|Title||Environmental hotspots for azole resistance selection of aspergillus fumigatus, the netherlands|
|Author(s)||Schoustra, Sijmen E.; Debets, Alfons J.M.; Rijs, Antonius J.M.M.; Zhang, Jianhua; Snelders, Eveline; Leendertse, Peter C.; Melchers, Willem J.G.; Rietveld, Anton G.; Zwaan, Bas J.; Verweij, Paul E.|
|Source||Emerging Infectious Diseases 25 (2019)7. - ISSN 1080-6040 - p. 1347 - 1353.|
Laboratory of Genetics
|Publication type||Refereed Article in a scientific journal|
Azole resistance is a major concern for treatment of infections with Aspergillus fumigatus. Environmental resistance selection is a main route for Aspergillus spp. to acquire azole resistance.

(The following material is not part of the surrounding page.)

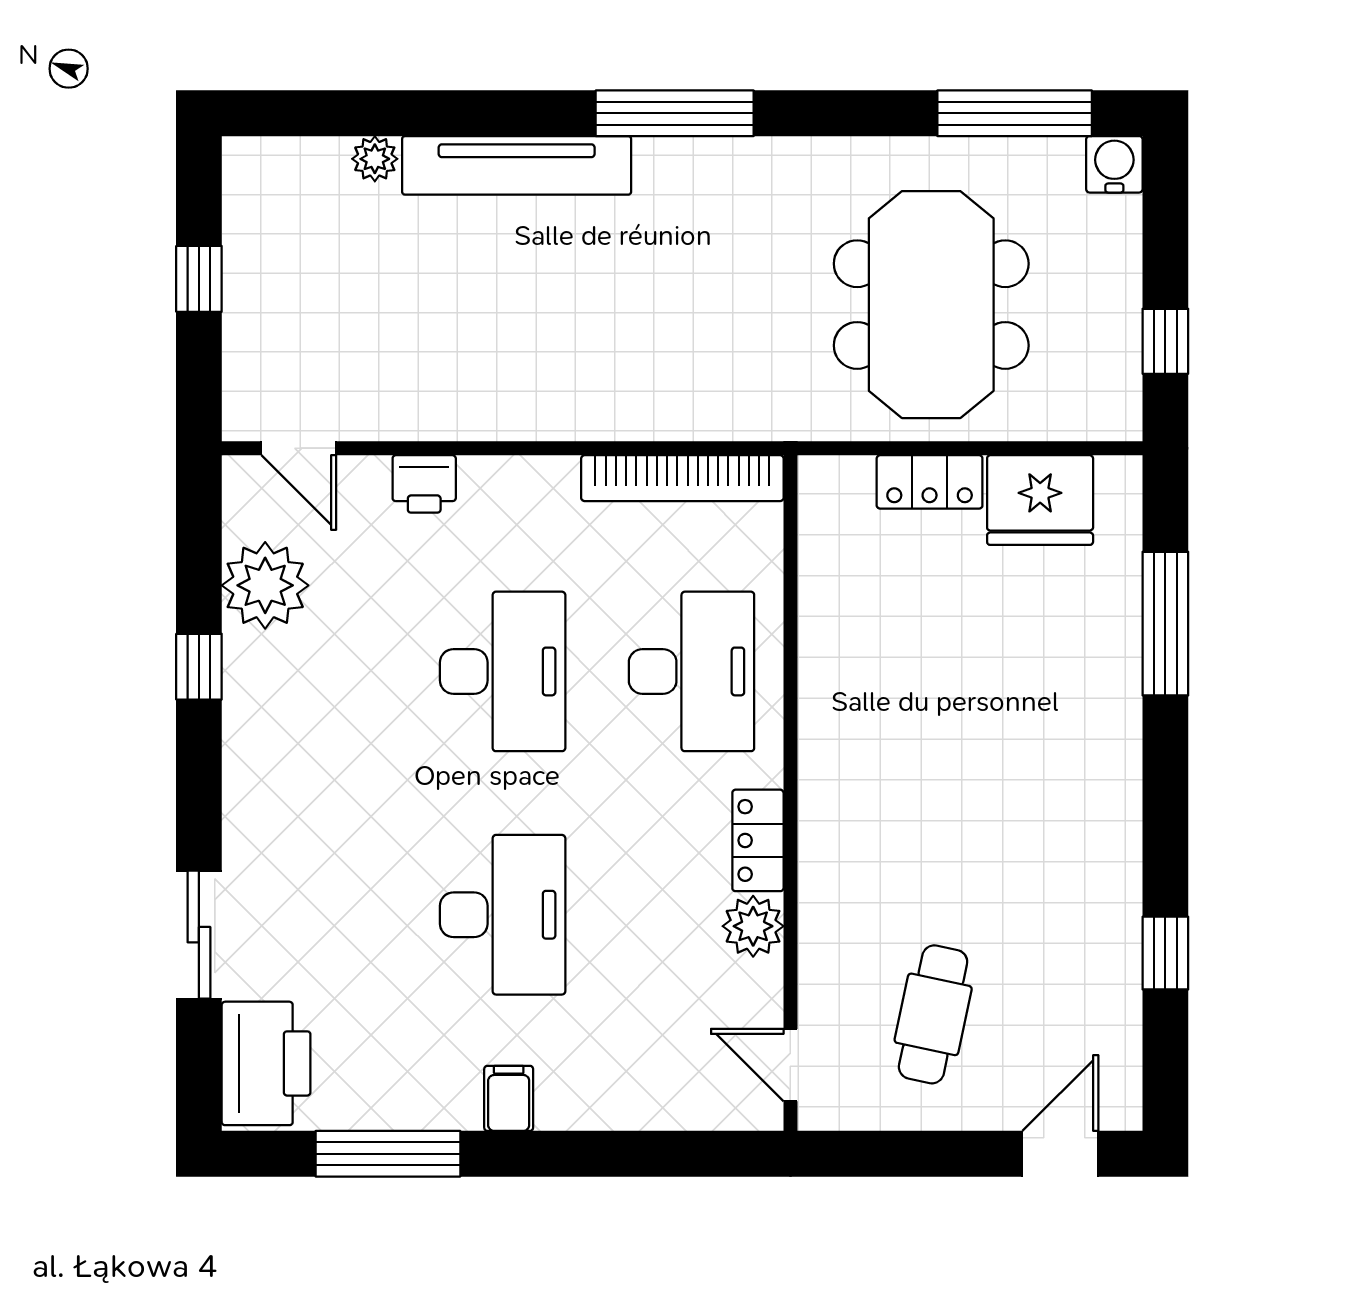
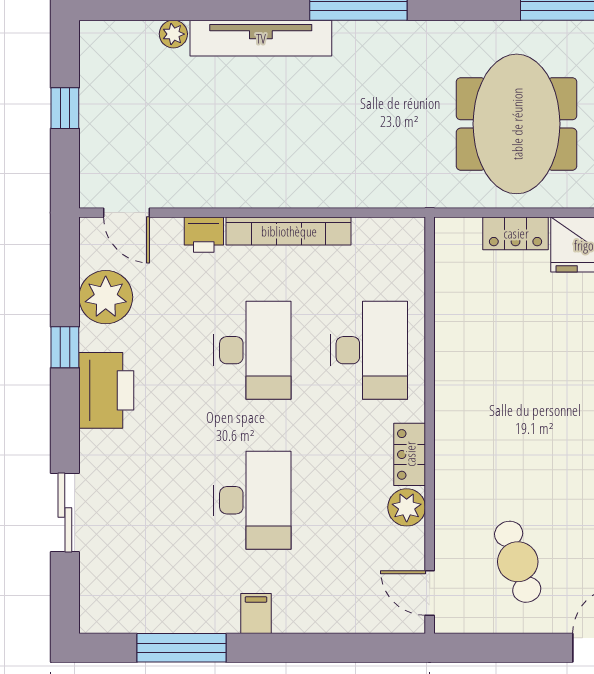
bookcase: (682, 478) -> (289, 231), moved
cafe table: (933, 1014) -> (518, 562), turned -30
printer: (266, 1063) -> (106, 390), moved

We investigated the presence of environmental hotspots for resistance selection in the Netherlands on the basis of the ability of A. fumigatus to grow and reproduce in the presence of azole fungicide residues. We identified 3 hotspots: Flower bulb waste, green waste material, and wood chippings. We recovered azole-resistant A. fumigatus from these sites; all fungi contained cyp51A tandem repeat–mediated resistance mechanisms identical to those found in clinical isolates. Tebuconazole, epoxiconazole, and prothioconazole were the most frequently found fungicide residues. Stockpiles of plant waste contained the highest levels of azole-resistant A. fumigatus, and active aerobic composting reduced Aspergillus colony counts. Preventing plant waste stockpiling or creating unfavorable conditions for A. fumigatus to grow in stockpiles might reduce environmental resistance burden.